(Saved entries)
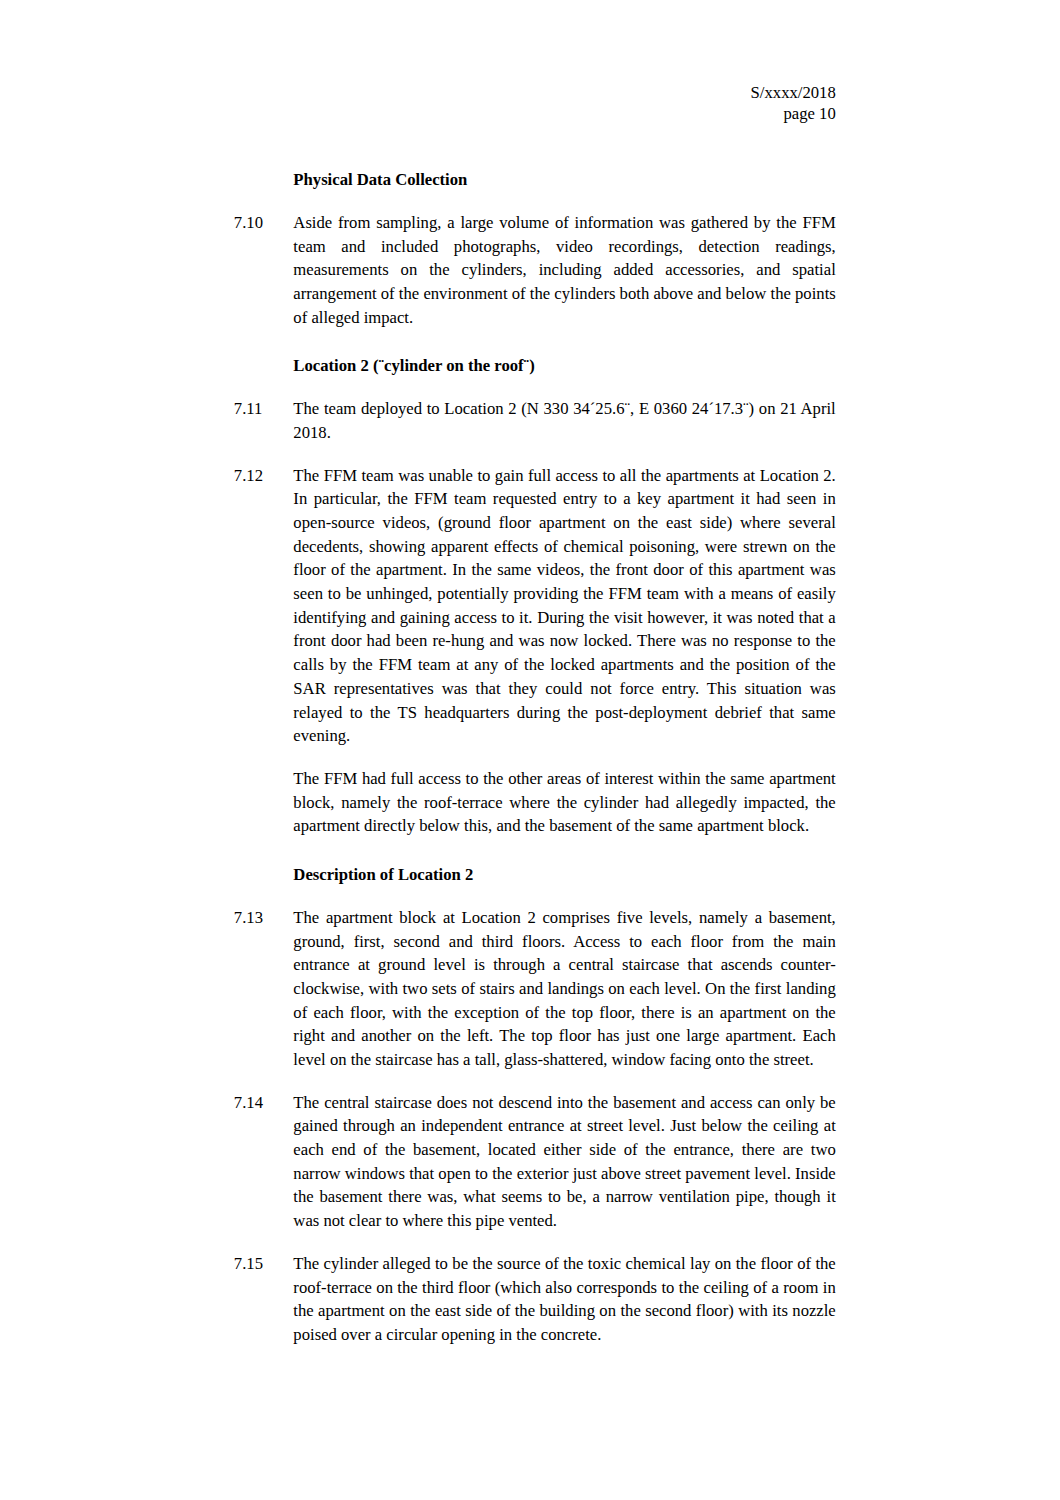S/xxxx/2018 page 10
Physical Data Collection
7.10
Aside from sampling, a large volume of information was gathered by the FFM team and included photographs, video recordings, detection readings, measurements on the cylinders, including added accessories, and spatial arrangement of the environment of the cylinders both above and below the points of alleged impact.
Location 2 (¨cylinder on the roof¨)
7.11
The team deployed to Location 2 (N 330 34´25.6¨, E 0360 24´17.3¨) on 21 April 2018.
7.12
The FFM team was unable to gain full access to all the apartments at Location 2. In particular, the FFM team requested entry to a key apartment it had seen in open-source videos, (ground floor apartment on the east side) where several decedents, showing apparent effects of chemical poisoning, were strewn on the floor of the apartment. In the same videos, the front door of this apartment was seen to be unhinged, potentially providing the FFM team with a means of easily identifying and gaining access to it. During the visit however, it was noted that a front door had been re-hung and was now locked. There was no response to the calls by the FFM team at any of the locked apartments and the position of the SAR representatives was that they could not force entry. This situation was relayed to the TS headquarters during the post-deployment debrief that same evening.
The FFM had full access to the other areas of interest within the same apartment block, namely the roof-terrace where the cylinder had allegedly impacted, the apartment directly below this, and the basement of the same apartment block.
Description of Location 2
7.13
The apartment block at Location 2 comprises five levels, namely a basement, ground, first, second and third floors. Access to each floor from the main entrance at ground level is through a central staircase that ascends counter-clockwise, with two sets of stairs and landings on each level. On the first landing of each floor, with the exception of the top floor, there is an apartment on the right and another on the left. The top floor has just one large apartment. Each level on the staircase has a tall, glass-shattered, window facing onto the street.
7.14
The central staircase does not descend into the basement and access can only be gained through an independent entrance at street level. Just below the ceiling at each end of the basement, located either side of the entrance, there are two narrow windows that open to the exterior just above street pavement level. Inside the basement there was, what seems to be, a narrow ventilation pipe, though it was not clear to where this pipe vented.
7.15
The cylinder alleged to be the source of the toxic chemical lay on the floor of the roof-terrace on the third floor (which also corresponds to the ceiling of a room in the apartment on the east side of the building on the second floor) with its nozzle poised over a circular opening in the concrete.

▸ WHAT YOU SHOULD DO: Search the entries for the word "same" and copy every line that has it.

▸ TASK RESULT:
The FFM team was unable to gain full access to all the apartments at Location 2. In particular, the FFM team requested entry to a key apartment it had seen in open-source videos, (ground floor apartment on the east side) where several decedents, showing apparent effects of chemical poisoning, were strewn on the floor of the apartment. In the same videos, the front door of this apartment was seen to be unhinged, potentially providing the FFM team with a means of easily identifying and gaining access to it. During the visit however, it was noted that a front door had been re-hung and was now locked. There was no response to the calls by the FFM team at any of the locked apartments and the position of the SAR representatives was that they could not force entry. This situation was relayed to the TS headquarters during the post-deployment debrief that same evening.
The FFM had full access to the other areas of interest within the same apartment block, namely the roof-terrace where the cylinder had allegedly impacted, the apartment directly below this, and the basement of the same apartment block.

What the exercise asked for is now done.